In this tutorial we are going to consider a simple model in which we are going to replace the MLP with a MoE. The starting model is defined like this:
class Net(nn.Module):
def __init__(self):
super().__init__()
self.conv1 = nn.Conv2d(3, 6, 5)
self.pool = nn.MaxPool2d(2, 2)
self.conv2 = nn.Conv2d(6, 16, 5)
self.fc1 = nn.Linear(16 * 5 * 5, 120) # from fc1 to fc3 is our MLP to be replaced
self.fc2 = nn.Linear(120, 84)
self.fc3 = nn.Linear(84, 10)
def forward(self, x):
x = self.pool(F.relu(self.conv1(x)))
x = self.pool(F.relu(self.conv2(x)))
x = x.view(-1, 16 * 5 * 5)
x = F.relu(self.fc1(x))
x = F.relu(self.fc2(x))
x = self.fc3(x)
return x
To moefy this model we first need to define our expert such that it matches the original one but with the addition of a MoE at each layer:
from fmoe.linear import FMoELinear
class _Expert(nn.Module):
def __init__(self, num_expert, d_inp, d_hidden, d_out, n_classes, activation, rank=0):
super().__init__()
self.fc1 = FMoELinear(num_expert, d_inp, d_hidden, bias=True, rank=rank)
self.fc2 = FMoELinear(num_expert, d_hidden, d_out, bias=True, rank=rank)
self.fc3 = FMoELinear(num_expert, d_out, n_classes, bias=True, rank=rank)
self.activation = activation
def forward(self, inp, fwd_expert_count):
x = self.activation(self.fc1(inp, fwd_expert_count))
x = self.activation(self.fc2(x, fwd_expert_count))

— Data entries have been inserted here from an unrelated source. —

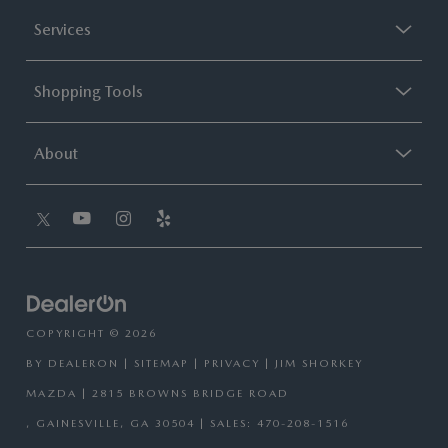
Services
Shopping Tools
About
COPYRIGHT © 2026
BY
DEALERON
|
SITEMAP
|
PRIVACY
| JIM SHORKEY
MAZDA
|
2815 BROWNS BRIDGE ROAD
,
GAINESVILLE,
GA
30504
| SALES:
470-208-1516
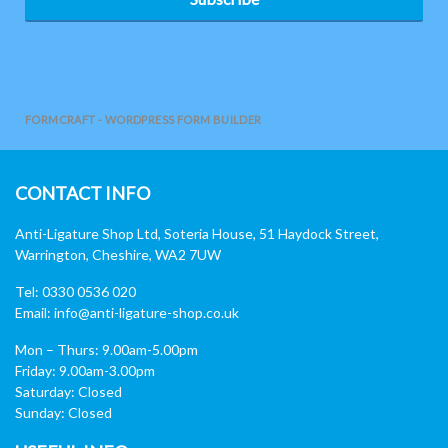
FORMCRAFT - WORDPRESS FORM BUILDER
CONTACT INFO
Anti-Ligature Shop Ltd, Soteria House, 51 Haydock Street,
Warrington, Cheshire, WA2 7UW
Tel: 0330 0536 020
Email:
info@anti-ligature-shop.co.uk
Mon – Thurs: 9.00am-5.00pm
Friday: 9.00am-3.00pm
Saturday: Closed
Sunday: Closed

x = self.fc3(x, fwd_expert_count)
return x
Now we can define our custom MoE Layer by subclassing the FMoE class:
from fmoe.layers import FMoE
class LinearMoE(FMoE):
def __init__(
self,
num_expert=32,
d_inp=16 * 5 * 5,
d_hidden=120,
d_out=84,
n_classes=10,
activation=torch.nn.ReLU(),
expert_dp_comm="none",
expert_rank=0,
**kwargs
):
def one_expert(d_model):
return _Expert(1, d_inp, d_hidden, d_out, n_classes, activation, rank=0)
expert = one_expert
super().__init__(num_expert=num_expert, d_model=d_model, expert=expert, **kwargs)
self.mark_parallel_comm(expert_dp_comm)
def forward(self, inp: torch.Tensor):
original_shape = inp.shape
inp = inp.reshape(-1, self.d_model)
output = super().forward(inp)
return output.reshape(original_shape)
Finally we can modify the original model by inserting the MoE instead of the linear layers. Remember that the FMoE class has some very useful additional parameters, for instance:
- top_k: either 1 or 2, the number of experts selected for the routing
- gate: a gate class for the routing mechanism, the available gates can be found here (gates)
from fmoe.gates.gshard_gate import GShardGate
class Net(nn.Module):
def __init__(self):
super().__init__()
self.conv1 = nn.Conv2d(3, 6, 5)
self.pool = nn.MaxPool2d(2, 2)
self.conv2 = nn.Conv2d(6, 16, 5)
self.moe = LinearMoE(
num_expert=32,
d_inp=16 * 5 * 5,
d_hidden=120,
d_out=84,
n_classes=10,
top_k=2,
gate=GShardGate
)
def forward(self, x):
x = self.pool(F.relu(self.conv1(x)))
x = self.pool(F.relu(self.conv2(x)))
x = x.view(-1, 16 * 5 * 5)
x = self.moe(x)
return x
That's it, this are the only modifications needed in order to get started with FastMoE, no other modifications are required neither in the train loop (as long as we are on single GPU) nor in the architecture.